Entre essas decisões equivocadas, está a decisão de adaptar, literalmente, as cartas para o filme. Quando dizemos literalmente, não estamos dizendo que as situações, conceitos ou sentimentos expressos nas cartas são adaptadas na forma de eventos. Não. Durante quase duas horas de duração, as cartas são lidas em off, e isso ocupa cerca de 90% das falas do filme.

Esse fato, em si, não chega a ser um equívoco. É uma proposta como qualquer outra. Entretanto, ela se combina com outras decisões equivocadas. Ao adaptar apenas a narração das cartas, que são quase que totalmente intimistas e dirigidas diretamente ao relacionamento entre os protagonistas, António e Maria José (Miguel Nunes e Margarida Vila-Nova, respectivamente), o filme assume pretensões de uma nouvelle vague de guerra – um conceito que precisaria de muito mais fundamento para ser trabalhado, fundamento esse que não é encontrado no filme português.

Crítica do filme português Cartas da Guerra

Escolhas equivocadas desperdiçam potenciais

A película ainda perde outra chance de prender a atenção do espectador quando, ao decidir fracassadamente emular essa noção de nouvelle vague, ir de cabeça nisso apresentando o filme em branco e preto. Um desperdício da chance de equilibrar um filme praticamente todo narrado em off, sem uma história propriamente dita, com nuances de nouvelle vague, se utilizando dos exuberantes e exóticos cenários de Angola, onde foi filmado.

Se o amigo leitor ainda não juntou as peças, vamos ser diretos então – é uma pretensa nouvelle vague, quase toda narrada em off, em branco e preto, sem uma narrativa.

O resultado final é tão brutalmente maçante que nós praticamente esquecemos, em algum ponto, que a ambientação histórica é uma das mais cruéis e estúpidas guerras que o século XX esqueceu, quando o então regime corporativista/fascista de Portugal ainda insistia em manter suas colônias ultramarinas.

Como toda guerra, a estupidez do conflito resultou em tragédias políticas e pessoais que poderiam ser muito bem exploradas em um filme. Não é o que acontece em Cartas da Guerra. Em um determinado momento, nós acreditamos estar lidando com um protagonista náugrafo, autista – ou simplesmente passando por férias forçadas.

É claro que não é nenhuma obrigação um filme que se passa em uma guerra oferecer reflexões sobre a guerra em si. O ponto é que essa é, de fato, uma das pretensões do filme – na qual ele falha miseravelmente. Não existe qualquer tipo de construção de tensão – o que é uma ironia em se tratando de, em tese, um filme de guerra – ou de qualquer tipo de envolvimento afetivo com os protagonistas.

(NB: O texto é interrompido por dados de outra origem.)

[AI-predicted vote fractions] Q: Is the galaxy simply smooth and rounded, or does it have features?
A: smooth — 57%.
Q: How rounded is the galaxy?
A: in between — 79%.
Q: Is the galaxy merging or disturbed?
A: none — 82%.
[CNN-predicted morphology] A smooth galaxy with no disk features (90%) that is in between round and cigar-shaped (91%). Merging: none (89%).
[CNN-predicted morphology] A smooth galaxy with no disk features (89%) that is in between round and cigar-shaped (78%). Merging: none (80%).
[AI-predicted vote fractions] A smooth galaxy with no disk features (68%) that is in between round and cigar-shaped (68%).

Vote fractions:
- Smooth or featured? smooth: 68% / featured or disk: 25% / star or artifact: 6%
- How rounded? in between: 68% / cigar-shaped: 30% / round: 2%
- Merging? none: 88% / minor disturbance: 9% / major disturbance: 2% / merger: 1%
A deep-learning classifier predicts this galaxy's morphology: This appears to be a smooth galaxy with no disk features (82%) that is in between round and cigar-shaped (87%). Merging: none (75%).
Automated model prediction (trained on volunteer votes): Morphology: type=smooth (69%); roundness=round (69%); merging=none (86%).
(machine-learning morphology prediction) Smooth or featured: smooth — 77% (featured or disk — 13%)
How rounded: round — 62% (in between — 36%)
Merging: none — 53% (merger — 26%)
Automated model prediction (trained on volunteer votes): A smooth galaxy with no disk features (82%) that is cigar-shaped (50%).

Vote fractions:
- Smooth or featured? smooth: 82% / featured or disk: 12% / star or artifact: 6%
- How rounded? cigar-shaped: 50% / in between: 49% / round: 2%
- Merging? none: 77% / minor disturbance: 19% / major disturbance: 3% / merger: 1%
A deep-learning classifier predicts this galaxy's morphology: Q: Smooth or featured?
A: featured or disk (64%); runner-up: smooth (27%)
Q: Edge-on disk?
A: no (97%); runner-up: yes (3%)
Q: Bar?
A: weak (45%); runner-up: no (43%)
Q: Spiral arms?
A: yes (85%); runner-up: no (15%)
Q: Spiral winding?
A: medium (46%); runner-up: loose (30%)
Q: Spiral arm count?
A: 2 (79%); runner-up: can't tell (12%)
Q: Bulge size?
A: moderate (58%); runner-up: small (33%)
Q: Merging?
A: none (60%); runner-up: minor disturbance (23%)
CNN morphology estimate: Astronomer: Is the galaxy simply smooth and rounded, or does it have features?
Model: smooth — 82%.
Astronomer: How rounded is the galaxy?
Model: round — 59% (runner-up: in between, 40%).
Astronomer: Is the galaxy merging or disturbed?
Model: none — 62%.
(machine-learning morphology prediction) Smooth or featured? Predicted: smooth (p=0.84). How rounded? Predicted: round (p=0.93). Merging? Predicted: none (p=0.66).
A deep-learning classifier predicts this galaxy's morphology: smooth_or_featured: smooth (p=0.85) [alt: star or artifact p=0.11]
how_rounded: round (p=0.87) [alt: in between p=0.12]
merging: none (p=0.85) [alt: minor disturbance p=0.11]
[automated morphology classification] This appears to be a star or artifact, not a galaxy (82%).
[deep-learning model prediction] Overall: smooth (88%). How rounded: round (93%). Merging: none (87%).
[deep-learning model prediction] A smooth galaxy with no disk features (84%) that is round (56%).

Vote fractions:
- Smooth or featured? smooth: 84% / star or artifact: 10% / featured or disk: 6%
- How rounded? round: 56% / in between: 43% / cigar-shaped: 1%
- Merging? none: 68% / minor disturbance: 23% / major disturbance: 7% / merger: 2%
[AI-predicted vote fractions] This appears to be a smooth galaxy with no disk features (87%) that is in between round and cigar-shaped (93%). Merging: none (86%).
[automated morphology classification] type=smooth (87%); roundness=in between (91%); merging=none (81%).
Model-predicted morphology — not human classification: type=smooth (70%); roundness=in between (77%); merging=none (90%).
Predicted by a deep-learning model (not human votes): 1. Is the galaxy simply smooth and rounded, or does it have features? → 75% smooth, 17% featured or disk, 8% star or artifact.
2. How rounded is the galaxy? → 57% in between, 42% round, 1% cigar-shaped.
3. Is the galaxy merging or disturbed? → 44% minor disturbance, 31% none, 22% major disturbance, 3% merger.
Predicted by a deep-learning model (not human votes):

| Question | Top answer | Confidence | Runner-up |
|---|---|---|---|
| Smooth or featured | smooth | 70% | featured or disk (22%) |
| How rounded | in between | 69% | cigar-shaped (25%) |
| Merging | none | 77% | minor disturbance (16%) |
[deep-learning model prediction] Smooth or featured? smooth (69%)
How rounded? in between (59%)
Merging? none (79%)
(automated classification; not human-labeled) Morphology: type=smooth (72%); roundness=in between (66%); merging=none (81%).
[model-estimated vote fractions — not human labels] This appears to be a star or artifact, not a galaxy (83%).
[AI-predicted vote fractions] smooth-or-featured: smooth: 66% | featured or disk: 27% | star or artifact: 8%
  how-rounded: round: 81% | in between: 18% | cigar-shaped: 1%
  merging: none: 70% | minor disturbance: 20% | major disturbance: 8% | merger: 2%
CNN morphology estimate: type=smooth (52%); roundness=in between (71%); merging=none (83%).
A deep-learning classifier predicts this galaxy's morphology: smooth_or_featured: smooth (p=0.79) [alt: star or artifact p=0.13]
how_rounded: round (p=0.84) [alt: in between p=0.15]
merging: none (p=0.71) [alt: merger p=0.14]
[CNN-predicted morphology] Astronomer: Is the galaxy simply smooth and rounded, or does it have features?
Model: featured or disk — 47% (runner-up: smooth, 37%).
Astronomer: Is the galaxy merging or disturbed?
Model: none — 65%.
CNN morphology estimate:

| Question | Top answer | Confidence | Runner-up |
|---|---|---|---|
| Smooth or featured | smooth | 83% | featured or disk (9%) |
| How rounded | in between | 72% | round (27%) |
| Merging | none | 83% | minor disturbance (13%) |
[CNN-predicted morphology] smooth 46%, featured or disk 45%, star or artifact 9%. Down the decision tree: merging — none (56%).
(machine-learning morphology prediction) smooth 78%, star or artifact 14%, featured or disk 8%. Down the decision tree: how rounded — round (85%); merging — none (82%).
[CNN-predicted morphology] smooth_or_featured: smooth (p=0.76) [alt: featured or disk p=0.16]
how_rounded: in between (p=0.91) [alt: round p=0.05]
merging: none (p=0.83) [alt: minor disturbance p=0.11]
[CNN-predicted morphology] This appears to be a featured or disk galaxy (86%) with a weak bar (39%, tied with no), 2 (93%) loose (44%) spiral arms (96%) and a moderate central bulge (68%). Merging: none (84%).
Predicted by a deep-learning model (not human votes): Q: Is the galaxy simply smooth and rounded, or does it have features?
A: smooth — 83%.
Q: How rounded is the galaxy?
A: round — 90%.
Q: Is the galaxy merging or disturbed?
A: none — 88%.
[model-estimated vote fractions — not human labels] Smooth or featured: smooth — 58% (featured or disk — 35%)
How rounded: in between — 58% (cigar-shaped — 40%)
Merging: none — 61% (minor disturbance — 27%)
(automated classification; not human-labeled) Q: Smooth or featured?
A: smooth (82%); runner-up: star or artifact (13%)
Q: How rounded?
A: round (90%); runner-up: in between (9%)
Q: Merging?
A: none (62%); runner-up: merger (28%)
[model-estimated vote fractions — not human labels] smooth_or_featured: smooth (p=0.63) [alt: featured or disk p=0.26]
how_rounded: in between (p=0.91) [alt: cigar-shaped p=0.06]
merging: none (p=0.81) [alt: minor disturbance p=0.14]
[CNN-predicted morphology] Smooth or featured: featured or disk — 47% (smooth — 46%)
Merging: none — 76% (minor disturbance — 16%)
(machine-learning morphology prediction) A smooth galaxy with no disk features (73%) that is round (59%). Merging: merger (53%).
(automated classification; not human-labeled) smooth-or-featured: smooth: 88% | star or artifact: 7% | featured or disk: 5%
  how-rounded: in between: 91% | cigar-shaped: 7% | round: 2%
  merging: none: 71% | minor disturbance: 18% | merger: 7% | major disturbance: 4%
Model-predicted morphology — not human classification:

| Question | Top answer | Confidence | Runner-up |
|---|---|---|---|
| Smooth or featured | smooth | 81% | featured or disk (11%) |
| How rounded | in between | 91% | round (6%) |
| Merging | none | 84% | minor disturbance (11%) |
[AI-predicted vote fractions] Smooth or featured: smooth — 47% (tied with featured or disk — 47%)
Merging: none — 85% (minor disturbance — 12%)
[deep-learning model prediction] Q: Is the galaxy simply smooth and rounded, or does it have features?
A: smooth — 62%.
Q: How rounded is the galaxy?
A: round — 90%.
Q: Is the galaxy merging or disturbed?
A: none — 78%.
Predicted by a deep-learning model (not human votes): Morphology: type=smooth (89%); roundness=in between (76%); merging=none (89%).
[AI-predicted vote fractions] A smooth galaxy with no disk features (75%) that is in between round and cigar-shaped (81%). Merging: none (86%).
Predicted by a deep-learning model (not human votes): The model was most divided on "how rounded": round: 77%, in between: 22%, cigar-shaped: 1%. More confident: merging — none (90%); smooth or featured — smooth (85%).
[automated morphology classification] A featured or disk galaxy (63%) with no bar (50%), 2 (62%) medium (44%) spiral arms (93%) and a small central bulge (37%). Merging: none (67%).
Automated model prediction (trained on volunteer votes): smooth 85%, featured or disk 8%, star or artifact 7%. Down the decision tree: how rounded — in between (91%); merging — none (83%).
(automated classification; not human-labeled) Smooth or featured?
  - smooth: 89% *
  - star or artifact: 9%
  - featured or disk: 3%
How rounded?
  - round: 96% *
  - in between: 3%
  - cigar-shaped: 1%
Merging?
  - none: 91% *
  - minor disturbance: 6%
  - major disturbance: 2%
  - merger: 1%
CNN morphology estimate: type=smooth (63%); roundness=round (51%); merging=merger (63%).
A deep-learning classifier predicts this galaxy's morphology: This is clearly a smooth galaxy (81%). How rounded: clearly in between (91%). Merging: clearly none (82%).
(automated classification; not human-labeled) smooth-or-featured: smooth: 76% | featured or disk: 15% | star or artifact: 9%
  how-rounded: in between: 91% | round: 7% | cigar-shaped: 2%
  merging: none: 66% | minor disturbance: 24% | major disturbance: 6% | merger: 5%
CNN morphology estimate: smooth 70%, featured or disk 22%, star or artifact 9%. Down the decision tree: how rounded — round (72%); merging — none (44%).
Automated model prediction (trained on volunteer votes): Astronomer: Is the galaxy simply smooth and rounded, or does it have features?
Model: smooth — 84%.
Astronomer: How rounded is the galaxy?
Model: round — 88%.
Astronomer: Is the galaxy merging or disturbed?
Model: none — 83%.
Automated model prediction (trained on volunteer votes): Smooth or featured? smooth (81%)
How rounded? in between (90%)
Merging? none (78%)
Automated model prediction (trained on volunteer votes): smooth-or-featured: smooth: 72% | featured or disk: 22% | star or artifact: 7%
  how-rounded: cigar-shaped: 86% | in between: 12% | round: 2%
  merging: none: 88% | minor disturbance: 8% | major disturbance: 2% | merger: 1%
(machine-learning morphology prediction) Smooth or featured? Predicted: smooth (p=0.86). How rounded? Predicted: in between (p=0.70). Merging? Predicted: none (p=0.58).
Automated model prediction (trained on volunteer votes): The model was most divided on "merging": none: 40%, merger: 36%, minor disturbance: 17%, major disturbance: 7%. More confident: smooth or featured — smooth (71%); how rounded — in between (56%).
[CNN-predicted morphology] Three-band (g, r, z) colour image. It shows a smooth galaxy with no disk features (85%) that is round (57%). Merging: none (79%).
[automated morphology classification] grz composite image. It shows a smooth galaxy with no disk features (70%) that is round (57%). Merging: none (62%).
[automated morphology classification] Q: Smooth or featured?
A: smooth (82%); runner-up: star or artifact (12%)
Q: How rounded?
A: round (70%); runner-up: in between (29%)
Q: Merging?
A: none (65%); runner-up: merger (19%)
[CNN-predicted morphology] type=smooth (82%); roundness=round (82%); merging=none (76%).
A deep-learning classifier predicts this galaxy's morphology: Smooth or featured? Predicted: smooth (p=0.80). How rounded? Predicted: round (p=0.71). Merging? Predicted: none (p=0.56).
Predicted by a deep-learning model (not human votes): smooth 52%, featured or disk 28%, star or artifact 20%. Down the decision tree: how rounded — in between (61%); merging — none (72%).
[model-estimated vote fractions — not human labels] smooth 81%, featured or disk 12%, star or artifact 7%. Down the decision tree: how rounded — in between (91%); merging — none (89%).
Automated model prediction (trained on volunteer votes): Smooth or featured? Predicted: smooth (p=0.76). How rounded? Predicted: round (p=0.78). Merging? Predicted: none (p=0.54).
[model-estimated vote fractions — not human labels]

Crítica do filme português Cartas da Guerra

Cinematografia e fotografia impedem o desastre completo

Em uma certa altura do filme, as repetidas, constantes e monocórdicas lamúrias de António pela distância de sua Margarida se tornam tão irritantes e enfadonhas, que nós realmente começamos a torcer para que bombas comecem a explodir e pessoas comecem a morrer, para ver se o filme pelo menos entretém em alguma medida – mesmo que estúpida.

O contraste fica pelo fato de que, apesar de ser um filme vazio, não condizente com suas quase duas horas de duração, ele é visualmente muito belo. Apesar do equívoco da decisão pelo branco e preto, a fotografia do filme é belíssima, e a escolha pela iluminação natural das savanas de Angola acaba funcionando muito bem – ao que parece uma contradição desse palpitador – com o branco e preto da película.

A cinematografia de João Ribeiro, e a condução técnica de Ferreira acabando dando ao filme português uma qualidade técnica considerável – o que talvez explique sua seleção para o Urso de Ouro. Mas é um fato específico que não compensa a combinação de elementos que torna o filme, como um todo, terrivelmente chato.

Cartas da Guerra é um grande desperdício, lembrando o pretensioso A Mulher Que Se Foi ou o experimental O Futuro Perfeito. O tema, a ambientação e mesmo os atores – que são competentes, mas tem um material nulo para se trabalhar com – vão ralo abaixo pela tentativa de realizar um filme art house – o que é sempre uma escolha delicada. Não foi dessa vez que nós vimos um filme português a altura de suas tradições artísticas.

Talvez, com o tempo, ao menos renda um fado.